I think that this solves not only the bootstrapping problem, but also brings our stance back to a more moderate location that makes it easier for projects that should have one off build code do that while still generally encouraging people to package truly generic build code as libraries on PyPI. Since the “one off build code” solution even takes the same shape programmatically as the “library from PyPI” case it provides a much simpler path for someone to start off with a one off build backend, then if it ends up growing to something that is more generally useful, extracting it out into it’s own library and distributing it with minimal changes.
This also allows backends to weigh the trade offs of how they might implement these constraints. If a project wants to expend minimal effort to do so and do not believe that from source is particularly important, they can simply just dump all of their build dependencies into a _vendor
directory in their sdist at the cost of a larger sdist (but then, hopefully most people are installing from wheels anyways).
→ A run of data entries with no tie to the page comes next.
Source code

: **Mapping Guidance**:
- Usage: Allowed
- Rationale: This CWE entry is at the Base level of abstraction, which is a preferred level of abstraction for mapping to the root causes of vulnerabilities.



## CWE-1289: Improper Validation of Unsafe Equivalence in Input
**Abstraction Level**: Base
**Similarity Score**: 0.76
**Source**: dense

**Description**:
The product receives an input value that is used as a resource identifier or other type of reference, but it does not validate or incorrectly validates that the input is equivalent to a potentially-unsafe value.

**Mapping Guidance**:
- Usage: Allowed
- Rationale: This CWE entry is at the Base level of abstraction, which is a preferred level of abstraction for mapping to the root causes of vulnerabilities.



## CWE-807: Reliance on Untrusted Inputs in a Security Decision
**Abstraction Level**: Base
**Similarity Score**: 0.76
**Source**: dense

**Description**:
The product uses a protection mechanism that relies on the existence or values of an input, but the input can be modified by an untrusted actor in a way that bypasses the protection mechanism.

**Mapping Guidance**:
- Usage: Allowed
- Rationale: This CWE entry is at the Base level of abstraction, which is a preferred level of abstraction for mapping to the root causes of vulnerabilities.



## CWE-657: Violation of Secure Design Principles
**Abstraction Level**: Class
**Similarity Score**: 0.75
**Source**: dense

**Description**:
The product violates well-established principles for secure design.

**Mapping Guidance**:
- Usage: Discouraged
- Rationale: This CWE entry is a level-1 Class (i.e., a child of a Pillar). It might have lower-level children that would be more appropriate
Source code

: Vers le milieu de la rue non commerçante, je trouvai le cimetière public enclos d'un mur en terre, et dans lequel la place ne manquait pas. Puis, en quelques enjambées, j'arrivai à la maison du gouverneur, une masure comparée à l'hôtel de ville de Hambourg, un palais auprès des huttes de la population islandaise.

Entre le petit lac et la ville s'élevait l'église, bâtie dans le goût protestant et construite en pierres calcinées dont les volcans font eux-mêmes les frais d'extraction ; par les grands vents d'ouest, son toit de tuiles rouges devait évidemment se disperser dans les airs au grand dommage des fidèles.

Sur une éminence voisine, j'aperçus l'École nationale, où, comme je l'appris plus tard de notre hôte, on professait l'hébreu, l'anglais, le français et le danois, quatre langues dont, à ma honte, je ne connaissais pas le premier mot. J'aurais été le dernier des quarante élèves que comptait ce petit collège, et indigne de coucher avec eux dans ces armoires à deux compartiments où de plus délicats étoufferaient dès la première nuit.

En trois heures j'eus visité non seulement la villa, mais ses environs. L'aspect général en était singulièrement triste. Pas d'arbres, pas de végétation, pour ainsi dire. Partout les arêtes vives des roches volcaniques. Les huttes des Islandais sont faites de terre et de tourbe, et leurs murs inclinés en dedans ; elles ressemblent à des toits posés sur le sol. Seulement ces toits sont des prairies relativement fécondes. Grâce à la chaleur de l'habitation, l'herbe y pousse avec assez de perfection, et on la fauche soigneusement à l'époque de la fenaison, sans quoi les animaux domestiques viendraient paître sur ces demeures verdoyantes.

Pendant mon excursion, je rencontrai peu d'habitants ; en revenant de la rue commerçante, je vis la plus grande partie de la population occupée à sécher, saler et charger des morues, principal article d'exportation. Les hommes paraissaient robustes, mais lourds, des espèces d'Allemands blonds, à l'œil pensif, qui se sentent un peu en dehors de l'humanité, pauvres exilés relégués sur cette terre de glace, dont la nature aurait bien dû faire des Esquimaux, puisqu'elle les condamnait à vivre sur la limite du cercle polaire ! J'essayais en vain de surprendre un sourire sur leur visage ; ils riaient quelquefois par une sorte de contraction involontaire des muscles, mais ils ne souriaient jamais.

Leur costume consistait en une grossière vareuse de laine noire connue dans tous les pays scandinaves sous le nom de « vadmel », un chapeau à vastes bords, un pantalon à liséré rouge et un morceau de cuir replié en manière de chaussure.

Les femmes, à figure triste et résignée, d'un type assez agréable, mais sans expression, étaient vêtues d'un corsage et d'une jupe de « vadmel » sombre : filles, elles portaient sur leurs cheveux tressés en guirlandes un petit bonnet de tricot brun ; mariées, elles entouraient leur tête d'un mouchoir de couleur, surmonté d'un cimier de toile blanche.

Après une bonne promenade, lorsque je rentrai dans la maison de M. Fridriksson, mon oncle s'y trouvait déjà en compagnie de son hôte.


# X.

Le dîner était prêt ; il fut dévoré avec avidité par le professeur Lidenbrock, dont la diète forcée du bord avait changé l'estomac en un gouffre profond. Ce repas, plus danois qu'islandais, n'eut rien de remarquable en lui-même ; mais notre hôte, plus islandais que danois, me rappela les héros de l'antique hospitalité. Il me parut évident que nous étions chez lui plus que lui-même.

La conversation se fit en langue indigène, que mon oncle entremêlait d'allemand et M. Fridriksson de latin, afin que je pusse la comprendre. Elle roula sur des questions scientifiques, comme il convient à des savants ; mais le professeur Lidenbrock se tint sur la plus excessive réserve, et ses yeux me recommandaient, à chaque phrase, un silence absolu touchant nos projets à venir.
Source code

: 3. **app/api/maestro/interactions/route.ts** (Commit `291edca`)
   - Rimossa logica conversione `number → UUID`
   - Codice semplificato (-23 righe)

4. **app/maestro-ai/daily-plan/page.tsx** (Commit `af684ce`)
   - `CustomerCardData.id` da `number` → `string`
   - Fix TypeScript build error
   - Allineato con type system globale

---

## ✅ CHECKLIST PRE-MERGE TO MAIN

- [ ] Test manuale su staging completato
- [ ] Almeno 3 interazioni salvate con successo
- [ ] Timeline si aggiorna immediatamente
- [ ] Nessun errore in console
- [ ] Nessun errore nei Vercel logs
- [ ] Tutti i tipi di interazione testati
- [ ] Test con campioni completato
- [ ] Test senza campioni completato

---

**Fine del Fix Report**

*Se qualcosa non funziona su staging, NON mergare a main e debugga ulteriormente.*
If a project is willing to put in more effort, they can implement a minimal build system (either by making their actual build system able to operate in a minimal dependency mode, or adding a small one off one).
Of course, if a build backend wants to side step this by just depending on another build backend to package themselves, that is completely reasonable as well.
I realize that this is a bit of a reversal from my earlier position, but that comes from talking to people with long standing build systems that pretty much universally said that sometimes it’s needed to have some custom one off logic specific to that package, and realizing how crummy it would be if every project like that needed a custom build hook on PyPI. Once I accepted that idea, then I realized we had two use cases where this feature would be useful, which lead me to reverse my position and aim for the more general solution.